Eventually, I did leave that company, and took a new position. It should have been a smooth transition. I was joining a few former co-workers at an exciting company. But, left untreated my stress and anxiety began to spiral.
Having spent the previous year being questioned for every decision I made, or had made, for the first time in my life, I found myself unsteady, unsure and questioning my abilities. Constructive feedback and the occasional negative comment, which would have typically rolled off my back, instead cut life a knife…deep. I laid awake at night, with a million thoughts running through my head. On weekends, with everything at work running smoothly, I still found myself uneasy and unable to focus. Enjoyable tasks like working in the yard became stressful. I was distant and distracted. I was snapping at my wife and kids for no reason. I was surrounded by friends and family, but I felt alone and empty. My anxiety was turning into depression.
Finally, knowing something had to give, and with the urging of my wife, I sought help. And, with a low dose of an anti-anxiety med, the turnaround seemed miraculous. I was me again. I was still anxious at times, sure. But it was no longer out of control. It was manageable.
Now, three years into a job as CMO at a mental health and brain performance company, I have learned a tremendous amount about myself. I have a deeper understanding of how the human brain, and my brain specifically, functions. I understand my strengths and weaknesses. I know how to control my anxiety, and even channel it to my advantage.

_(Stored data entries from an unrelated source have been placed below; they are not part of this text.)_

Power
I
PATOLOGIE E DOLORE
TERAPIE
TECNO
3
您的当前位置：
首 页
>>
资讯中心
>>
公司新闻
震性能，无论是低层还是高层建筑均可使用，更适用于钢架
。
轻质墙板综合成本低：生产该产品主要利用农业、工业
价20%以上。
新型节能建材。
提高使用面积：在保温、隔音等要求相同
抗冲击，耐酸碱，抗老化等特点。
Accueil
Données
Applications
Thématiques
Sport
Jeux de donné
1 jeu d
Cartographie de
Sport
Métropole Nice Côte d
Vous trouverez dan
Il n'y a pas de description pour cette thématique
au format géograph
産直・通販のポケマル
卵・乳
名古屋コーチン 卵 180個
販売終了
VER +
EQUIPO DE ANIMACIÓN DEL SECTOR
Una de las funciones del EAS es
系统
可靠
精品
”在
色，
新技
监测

That’s the interesting thing about mental health and conditions like anxiety. While they can bring us to our knees at times, they can also be the thing that drives us and shapes us for the better. Looking back, I realize that the same feeling of uneasiness that at times overwhelmed me, was, and is, the thing that often drives me. When others are content to sit on the couch and relax, I’m often driven to do something – to tackle a project in the yard, to write a song, to start a new business. It’s what makes me, well…me.

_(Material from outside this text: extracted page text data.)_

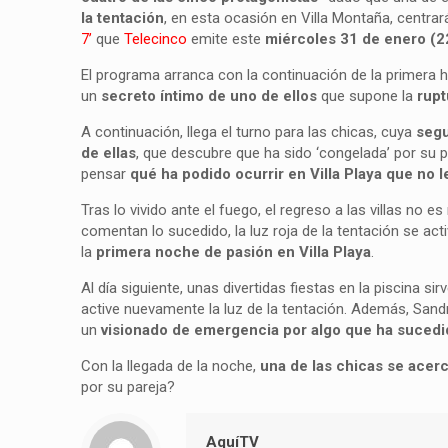
la tentación
, en esta ocasión en Villa Montaña, centrar
7’
que
Telecinco
emite este
miércoles 31 de enero (2
El programa arranca con la continuación de la primera 
un
secreto íntimo de uno de ellos
que supone la
rupt
A continuación, llega el turno para las chicas, cuya
seg
de ellas
, que descubre que ha sido ‘congelada’ por su p
pensar
qué ha podido ocurrir en Villa Playa que no 
Tras lo vivido ante el fuego, el regreso a las villas no e
comentan lo sucedido, la luz roja de la tentación se act
la
primera noche de pasión en Villa Playa
.
Al día siguiente, unas divertidas fiestas en la piscina s
active nuevamente la luz de la tentación. Además, Sand
un
visionado de emergencia por algo que ha sucedido
Con la llegada de la noche,
una de las chicas se acerc
por su pareja?
AquíTV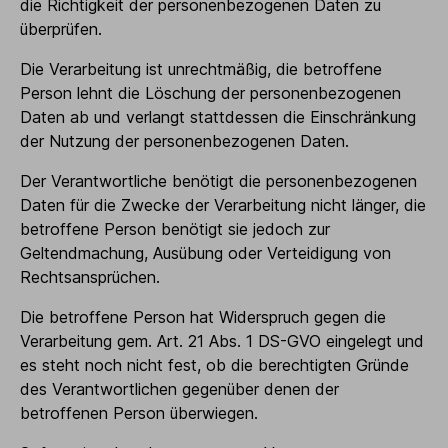
die Richtigkeit der personenbezogenen Daten zu
überprüfen.
Die Verarbeitung ist unrechtmäßig, die betroffene
Person lehnt die Löschung der personenbezogenen
Daten ab und verlangt stattdessen die Einschränkung
der Nutzung der personenbezogenen Daten.
Der Verantwortliche benötigt die personenbezogenen
Daten für die Zwecke der Verarbeitung nicht länger, die
betroffene Person benötigt sie jedoch zur
Geltendmachung, Ausübung oder Verteidigung von
Rechtsansprüchen.
Die betroffene Person hat Widerspruch gegen die
Verarbeitung gem. Art. 21 Abs. 1 DS-GVO eingelegt und
es steht noch nicht fest, ob die berechtigten Gründe
des Verantwortlichen gegenüber denen der
betroffenen Person überwiegen.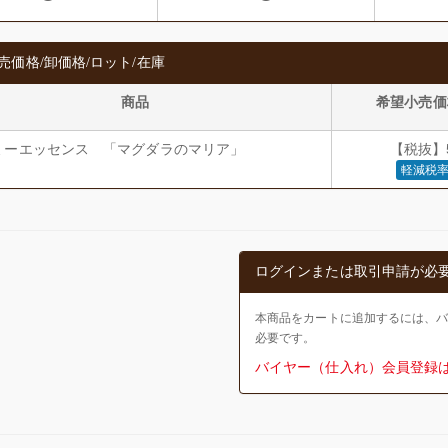
売価格/卸価格/ロット/在庫
商品
希望小売価
ミーエッセンス 「マグダラのマリア」
【税抜】5
軽減税率
ログインまたは取引申請が必
本商品をカートに追加するには、
必要です。
バイヤー（仕入れ）会員登録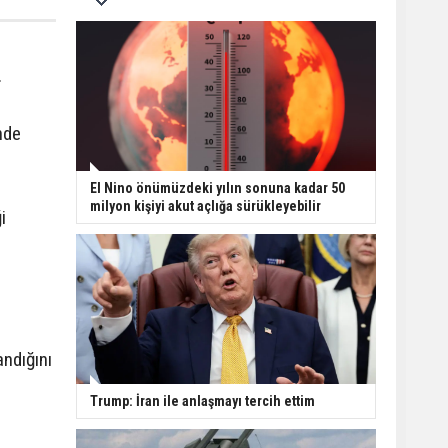
.
nde
El Nino önümüzdeki yılın sonuna kadar 50
milyon kişiyi akut açlığa sürükleyebilir
i
ndığını
.
Trump: İran ile anlaşmayı tercih ettim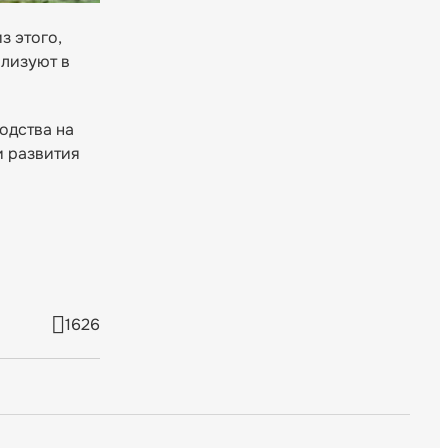
з этого,
ализуют в
одства на
и развития
1626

Looking around now, I realize it’s not just my immediate family that has inherited some of these struggles. Many of my aunts, uncles and cousins have struggled. My wife, unrelated by blood, suffers from anxiety and depression. Many of my friends do too. In fact, as I look at my extended network of family, friends and acquaintances, I would estimate that a majority of them are struggling with mental health issues to some extent or another.
So, as I move on with life, armed with the insight I’ve gained over the last three years, it’s very hard for me to look at others the same way. I have a new appreciation for what makes people who they are. I see the stress, anxiety, depression, etc. in others and I understand how it shapes them. I realize it’s not just something I have. It’s something we all have…to some degree or another. And it’s constantly changing for all of us, as life events unfold around us. The COVID pandemic crystalized that. No event in my lifetime has caused the entirety of humanity to experience such universal stress and anxiety. It has been a curse, for sure, with many having fallen ill or succumbed to the virus. But it’s also been a blessing. Because as we begin to emerge from the pandemic, we do so with a renewed sense of our shared humanity, borne out of our shared reality.
It’s with that in mind, that Total Brain, the company that gave me a rebirth three years ago, launches its first brand campaign to kick off Mental Health Awareness Month. We believe, I believe, that this moment in time presents a unique opportunity for us to break down the long-standing stigma surrounding mental health. I hope you’ll join me in that effort. Because #thisisnormal.